La posible llegada del exalcalde de Medellín, Daniel Quintero, a la Superintendencia Nacional de Salud ha generado un fuerte remezón político en el país. Su hoja de vida fue publicada en la Presidencia, lo que anticipa su eventual designación en reemplazo de Bernardo Camacho, tras la aceptación de su renuncia por parte del presidente Gustavo Petro.

El movimiento se da en medio de una compleja coyuntura del sistema de salud y coincide con la llegada del también exalcalde Jorge Iván Ospina como interventor de Nueva EPS, la aseguradora con mayor número de afiliados en Colombia.

La eventual designación de Quintero ha desatado críticas desde la oposición. El congresista Andrés Forero cuestionó su falta de experiencia en el sector salud y señaló que el nombramiento se produce en medio de una de las mayores crisis del sistema.

Por su parte, Quintero defendió su posible llegada al cargo a través de redes sociales, asegurando que desde la Superintendencia buscará intervenir de manera estricta el sistema, combatir la corrupción y transformar el modelo actual. En sus declaraciones, atribuyó la crisis a decisiones políticas del pasado y planteó una intervención profunda para garantizar el derecho a la salud.

El contexto no es menor. La crisis de atención, especialmente en entidades como Nueva EPS, ha sido motivo de múltiples denuncias, incluso por casos sensibles que han generado indignación nacional por fallas en la prestación del servicio.
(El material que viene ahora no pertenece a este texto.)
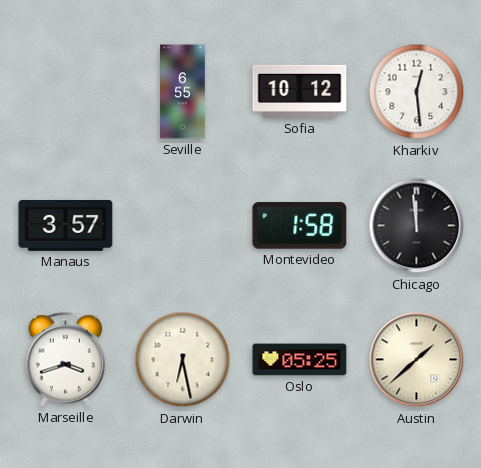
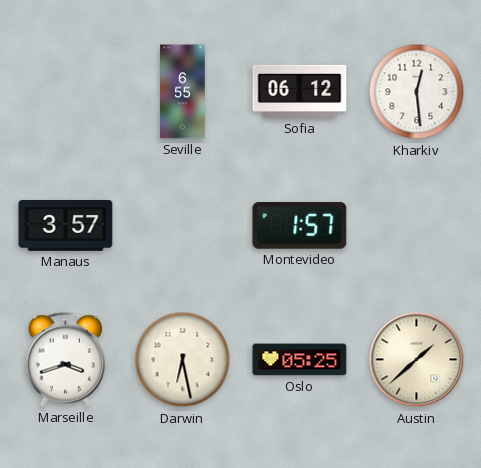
Sofia: 10:12 -> 06:12
Montevideo: 1:58 -> 1:57
Chicago: 11:59 -> none
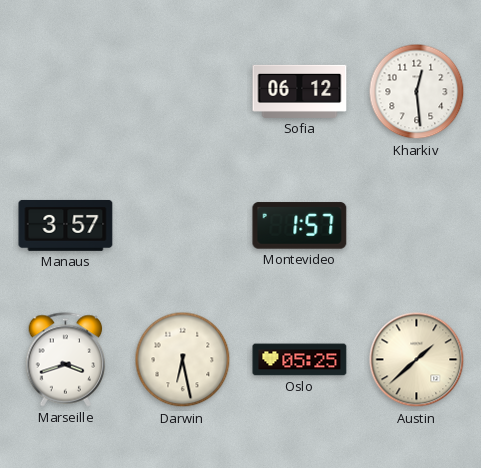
Seville: 6:55 -> none
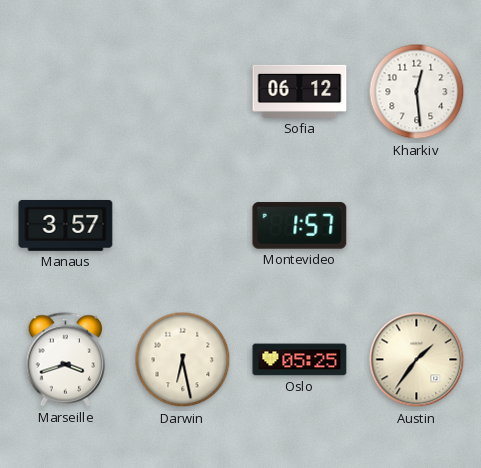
Austin: 1:38 -> 1:36
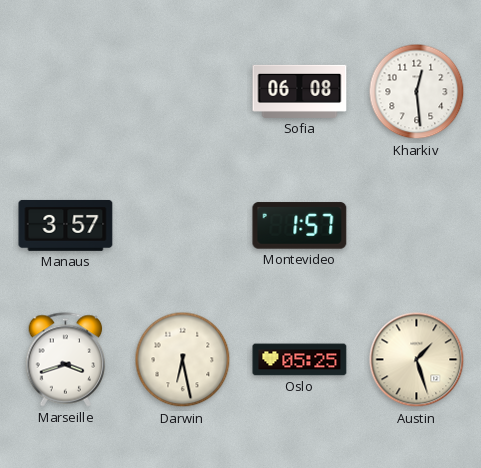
Sofia: 06:12 -> 06:08
Austin: 1:36 -> 1:27
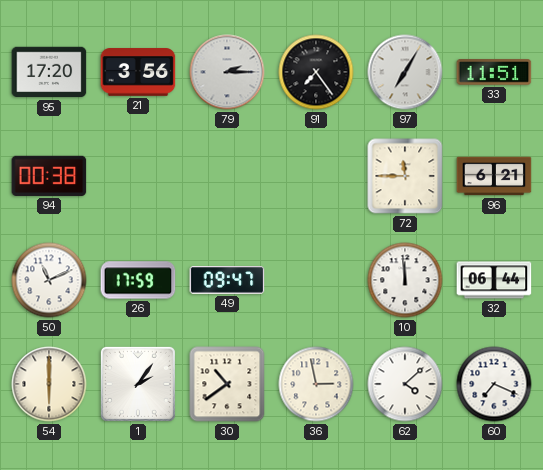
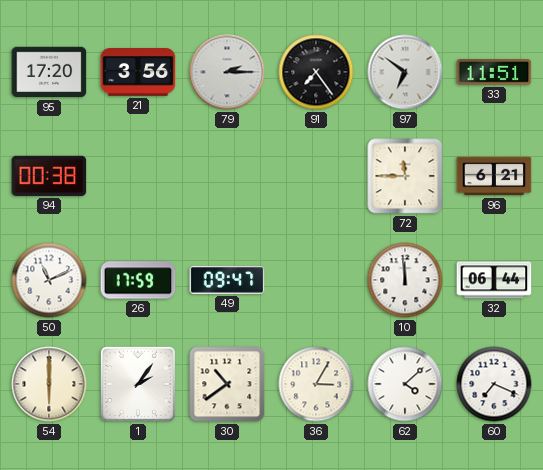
97: 7:05 -> 6:51
36: 2:58 -> 3:05
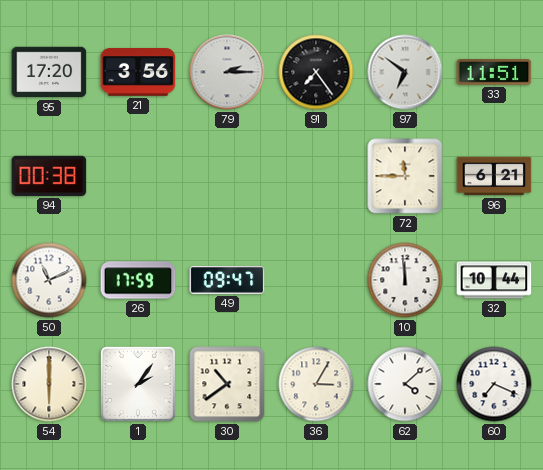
32: 06:44 -> 10:44
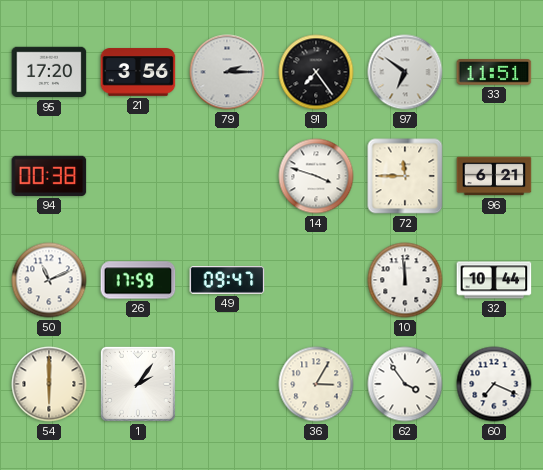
14: none -> 3:48
30: 10:39 -> none
62: 4:08 -> 3:54
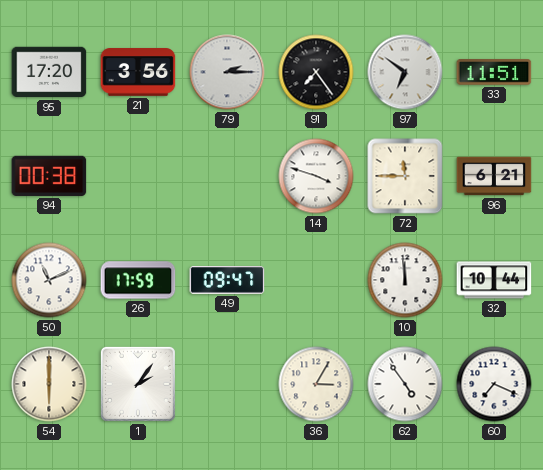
62: 3:54 -> 4:54
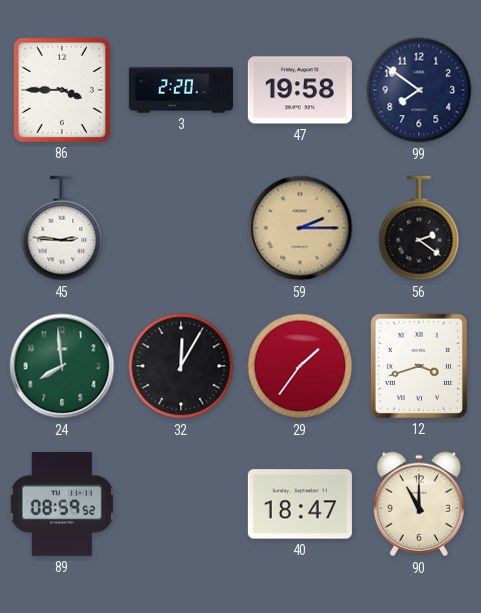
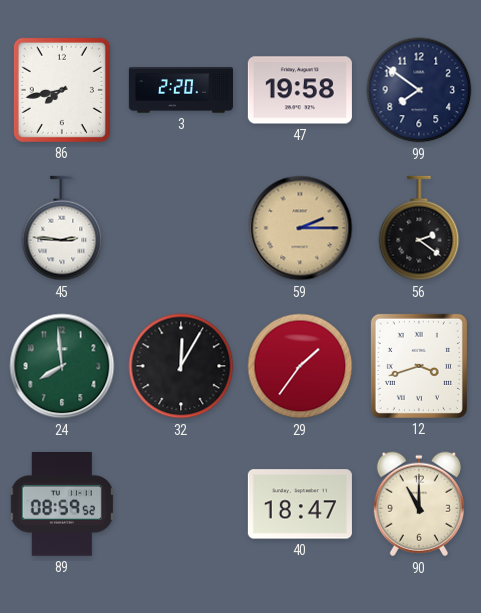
86: 3:45 -> 7:43
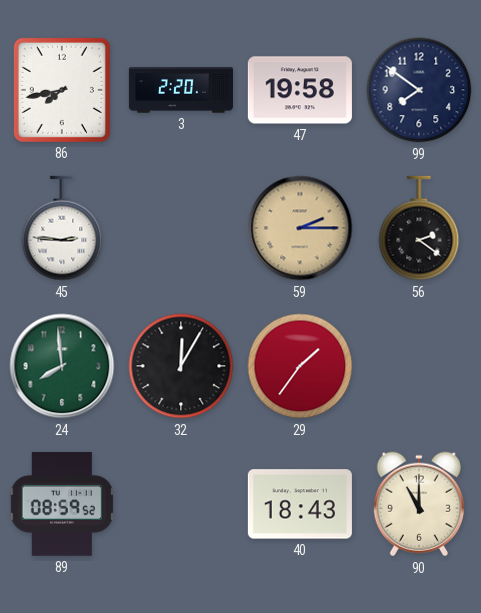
12: 3:42 -> none
40: 18:47 -> 18:43
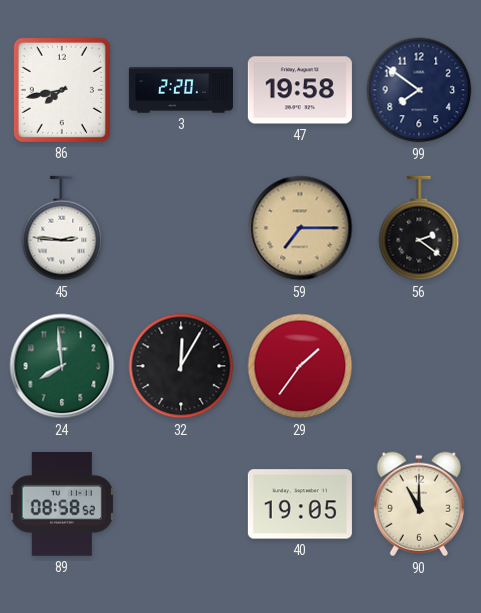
59: 2:15 -> 7:15
89: 08:59 -> 08:58
40: 18:43 -> 19:05
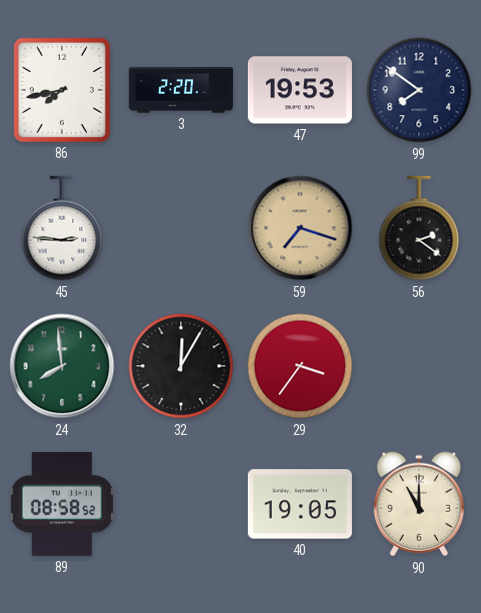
47: 19:58 -> 19:53
59: 7:15 -> 7:18
29: 1:36 -> 3:36
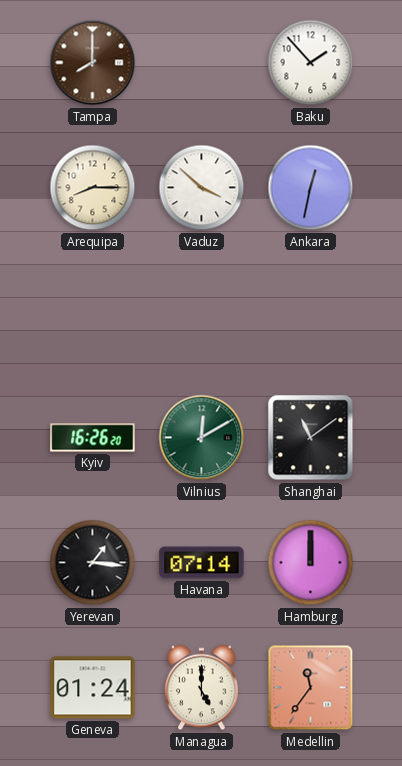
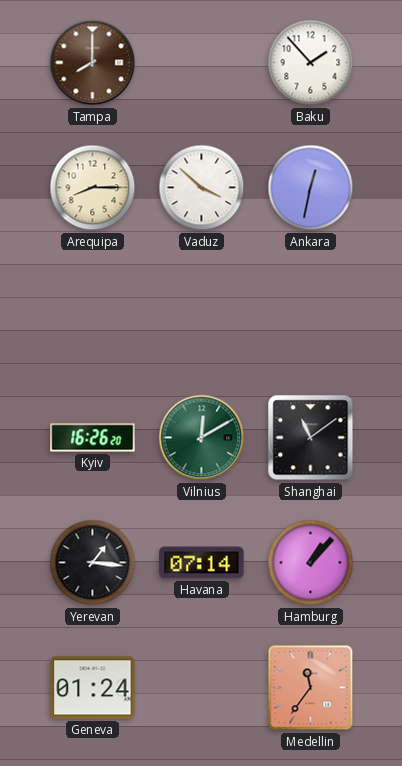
Hamburg: 12:00 -> 1:07
Managua: 5:00 -> none
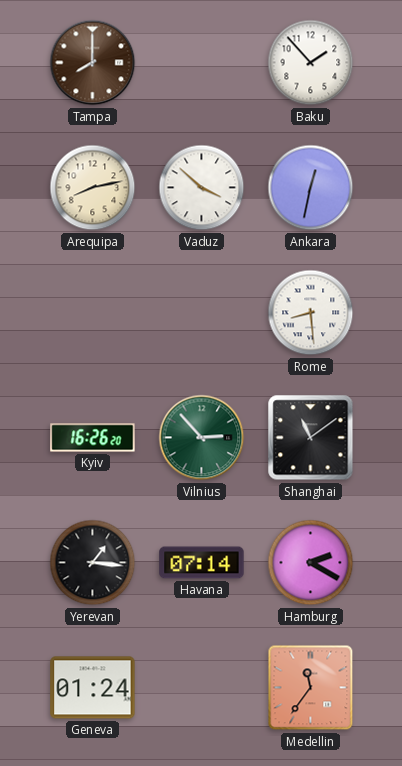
Arequipa: 8:15 -> 8:13
Rome: none -> 8:29
Vilnius: 12:10 -> 2:53
Hamburg: 1:07 -> 2:20
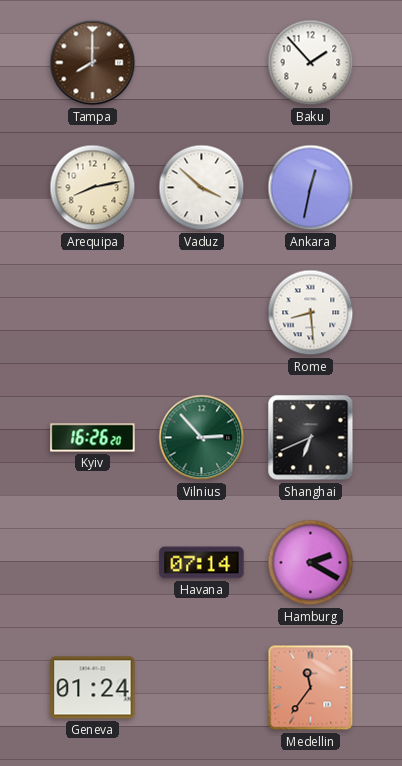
Shanghai: 11:09 -> 6:41
Yerevan: 1:16 -> none
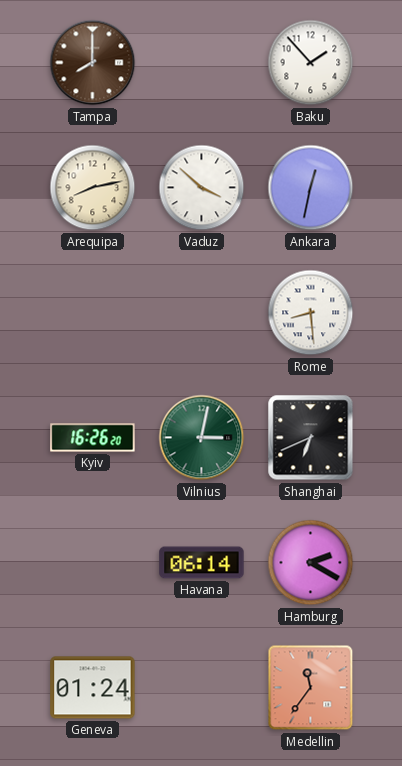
Vilnius: 2:53 -> 3:02
Havana: 07:14 -> 06:14
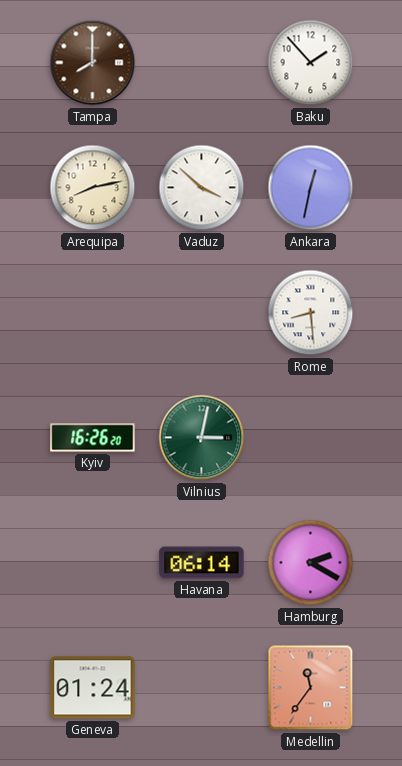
Shanghai: 6:41 -> none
Además de las críticas políticas, el nombre de Quintero llega rodeado de cuestionamientos por investigaciones relacionadas con su administración en Medellín, donde varios exfuncionarios han sido imputados en procesos por presunta corrupción en contratación pública.

En este escenario, su posible nombramiento abre un nuevo capítulo en el manejo del sistema de salud en Colombia y plantea interrogantes sobre el rumbo que tomará el Gobierno en los meses finales de su mandato.